Since the 1950’s Bruce Conner has been an important figure in the American art world. Collage is only one part of his practice, which also includes sculpture, film, inkblot drawings, printmaking and ‘events’. The small collages on show here are typical of Conner’s work that is influenced by the surrealist collages of Max Ernst. Old wood engravings from the late 19th century are cut, shifted and configured to present new and mysterious landscapes and psychological dramas.
Cris Brodahl’s paintings start as an amalgamation of images derived from many different sources and then transcribed onto canvas in a photo realistic style. Figures become cut and distorted making up strange third bodies. Colour is replaced by sepia tones and a sense of place is removed.
John Stezaker’s contribution to the medium of collage in Britain since the 1970’s is unrivalled. Since turning his back on a conceptual practice and embracing the image, Stezaker has gone on to make subtle but extraordinary collages using 1950’s film stills, Hollywood film-star annuals, illustrated encyclopaedias and postcards. Each unique work contains a fascination with how two or three combined images can be aligned to make an often dark and disturbing ‘third’ image. Here, Stezaker presents seven new works that combine a re-occurring female silhouette with photographic portraits that blend in with woodland or urban landscapes.

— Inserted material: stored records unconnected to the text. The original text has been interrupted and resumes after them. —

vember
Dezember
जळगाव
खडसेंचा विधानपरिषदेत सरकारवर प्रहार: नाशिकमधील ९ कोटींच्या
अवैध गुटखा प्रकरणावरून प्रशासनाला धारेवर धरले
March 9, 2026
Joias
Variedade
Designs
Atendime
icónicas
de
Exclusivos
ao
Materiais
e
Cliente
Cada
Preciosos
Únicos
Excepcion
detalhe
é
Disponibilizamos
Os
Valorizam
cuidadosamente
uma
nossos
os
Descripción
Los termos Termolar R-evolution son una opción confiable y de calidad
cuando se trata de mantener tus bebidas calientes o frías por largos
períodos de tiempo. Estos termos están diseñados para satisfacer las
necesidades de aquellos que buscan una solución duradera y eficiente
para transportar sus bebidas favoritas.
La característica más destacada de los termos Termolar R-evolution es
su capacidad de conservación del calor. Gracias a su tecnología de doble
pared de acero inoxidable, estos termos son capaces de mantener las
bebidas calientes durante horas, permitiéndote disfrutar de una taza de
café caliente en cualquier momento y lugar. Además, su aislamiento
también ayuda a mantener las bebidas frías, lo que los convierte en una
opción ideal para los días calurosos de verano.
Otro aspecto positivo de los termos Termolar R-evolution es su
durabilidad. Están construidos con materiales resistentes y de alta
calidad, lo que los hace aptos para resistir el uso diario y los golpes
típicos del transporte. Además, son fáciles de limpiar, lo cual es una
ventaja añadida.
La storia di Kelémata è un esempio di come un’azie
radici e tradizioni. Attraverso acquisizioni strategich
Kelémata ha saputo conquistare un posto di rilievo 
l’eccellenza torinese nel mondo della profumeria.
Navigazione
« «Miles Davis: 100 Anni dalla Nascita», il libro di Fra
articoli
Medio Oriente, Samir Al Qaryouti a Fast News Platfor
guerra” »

The figures in Martin Westwood’s paper cut out works are derived from in-house business catalogues, insurance brochures, travel magazines, corporate prospectus and virtually any printed matter where a perfect world is illustrated and sold. These images are re-drawn and transformed into cut-outs and stencils that are pinned together within thick frames. The concealed environments combine recognisably mundane work scenes with dreamlike moments of escapism, romance and freedom.